Often to describe data quality of timelines or images, we use array of integers where each of its bit has a specific meaning, so that we can identify what issues affect each data point.

For example we have 10 data points, and we assign an array of 8 bits for data quality. Generally 0 means a good data point, any bit raised is sign of some problem in the data, this is more compressed then using different boolean arrays, and allows to make batch np.bitwise_and and np.bitwise_or operations.

import numpy as np
flag = np.zeros(10, dtype=np.uint8)

The array uses just 8 bits per element

%whos
Variable   Type       Data/Info
-------------------------------
flag       ndarray    10: 10 elems, type `uint8`, 10 bytes
np         module     <module 'numpy' from '/ho<...>kages/numpy/__init__.py'>

Raising a bit seems as easy as adding 2**bit value to the array, for example the 4th bit is 16, so:

flag[2:5] += 2**4
flag
array([ 0,  0, 16, 16, 16,  0,  0,  0,  0,  0], dtype=uint8)

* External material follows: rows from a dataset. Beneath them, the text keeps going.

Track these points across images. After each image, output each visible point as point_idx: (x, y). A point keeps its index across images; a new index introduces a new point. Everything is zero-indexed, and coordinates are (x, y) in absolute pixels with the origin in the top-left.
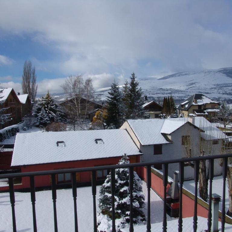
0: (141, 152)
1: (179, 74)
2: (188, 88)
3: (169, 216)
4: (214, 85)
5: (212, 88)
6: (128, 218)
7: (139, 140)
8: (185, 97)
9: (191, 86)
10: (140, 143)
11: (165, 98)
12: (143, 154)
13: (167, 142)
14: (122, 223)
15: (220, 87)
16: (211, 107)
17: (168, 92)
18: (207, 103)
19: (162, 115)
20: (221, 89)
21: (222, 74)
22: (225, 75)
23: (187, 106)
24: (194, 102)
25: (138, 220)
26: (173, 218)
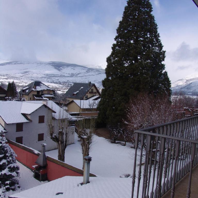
0: (6, 130)
1: (15, 62)
2: (22, 76)
3: (39, 180)
4: (45, 75)
5: (42, 77)
6: (8, 187)
7: (3, 119)
8: (19, 83)
9: (25, 74)
10: (5, 122)
11: (9, 83)
12: (8, 132)
13: (28, 121)
14: (3, 192)
15: (49, 77)
16: (47, 93)
17: (4, 77)
18: (44, 90)
19: (8, 98)
20: (50, 79)
21: (51, 66)
22: (53, 67)
23: (27, 91)
24: (33, 88)
25: (16, 187)
26: (42, 182)
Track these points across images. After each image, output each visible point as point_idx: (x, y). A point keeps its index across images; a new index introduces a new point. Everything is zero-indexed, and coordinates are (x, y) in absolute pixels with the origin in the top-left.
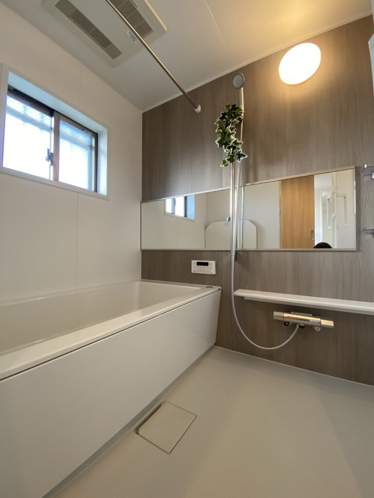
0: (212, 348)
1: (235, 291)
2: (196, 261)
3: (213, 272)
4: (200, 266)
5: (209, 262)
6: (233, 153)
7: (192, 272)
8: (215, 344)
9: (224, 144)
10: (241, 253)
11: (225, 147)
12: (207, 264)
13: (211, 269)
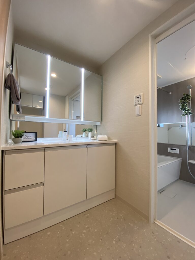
0: (177, 180)
1: (189, 160)
2: (170, 148)
3: (178, 152)
4: (172, 150)
5: (176, 149)
6: (187, 112)
7: (168, 152)
8: (179, 179)
9: (183, 109)
10: (191, 147)
11: (184, 110)
12: (175, 150)
13: (177, 151)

The issue is that only works if that bit was 0, if it was already raised, we would actually zero it and set the higher bit to 1:

flag[2] += 2**4
flag
array([ 0,  0, 32, 16, 16,  0,  0,  0,  0,  0], dtype=uint8)

Use bitwise operations

Fortunately numpy supports bitwise operations that make this easier, see the 2 functions below:

def raise_bit_inplace(flag, bit=0):
    """Raise bit of the flag array in place
    
    This function modifies the input array,
    it also works on slices
    
    Parameters
    ----------
    flag : np.array
        flag bit-array, generally unsigned integer
    bit : int
        bit number to raise
    """
    flag[:] = np.bitwise_or(flag, 2**bit)
def raise_bit(flag, bit=0):
    """Raise bit of the flag array

    Parameters
    ----------
    flag : np.array
        flag bit-array, generally unsigned integer
    bit : int
        bit number to raise
        
    Returns
    -------
    output_flag : np.array
        input array with the requested bit raised
    """
    return np.bitwise_or(flag, 2**bit)
def check_bit(flag, bit=0):
    """Check if bit of the flag array is raised

    The output is a boolean array which could
    be used for slicing another array.
    
    Parameters
    ----------
    flag : np.array
        flag bit-array, generally unsigned integer
    bit : int
        bit number to check
        
    Returns
    -------
    is_raised : bool np.array
        True if the bit is raised, False otherwise    
    """
    return np.bitwise_and(flag, int(2**bit)) > 0
is_bit4_raised = check_bit(flag, bit=4)
is_bit4_raised
array([False, False, False,  True,  True, False, False, False, False,
       False])
assert np.all(is_bit4_raised[3:5])

They also work with slices of an array:

raise_bit_inplace(flag[6:], bit=1)
flag
array([ 0,  0, 32, 16, 16,  0,  2,  2,  2,  2], dtype=uint8)
# Running it twice doesn't change the value of the flag
raise_bit_inplace(flag[6:], bit=1)
flag
array([ 0,  0, 32, 16, 16,  0,  2,  2,  2,  2], dtype=uint8)
check_bit(flag, 1)
array([False, False, False, False, False, False,  True,  True,  True,
        True])

First blog post using a Jupyter Notebook with fastpages!!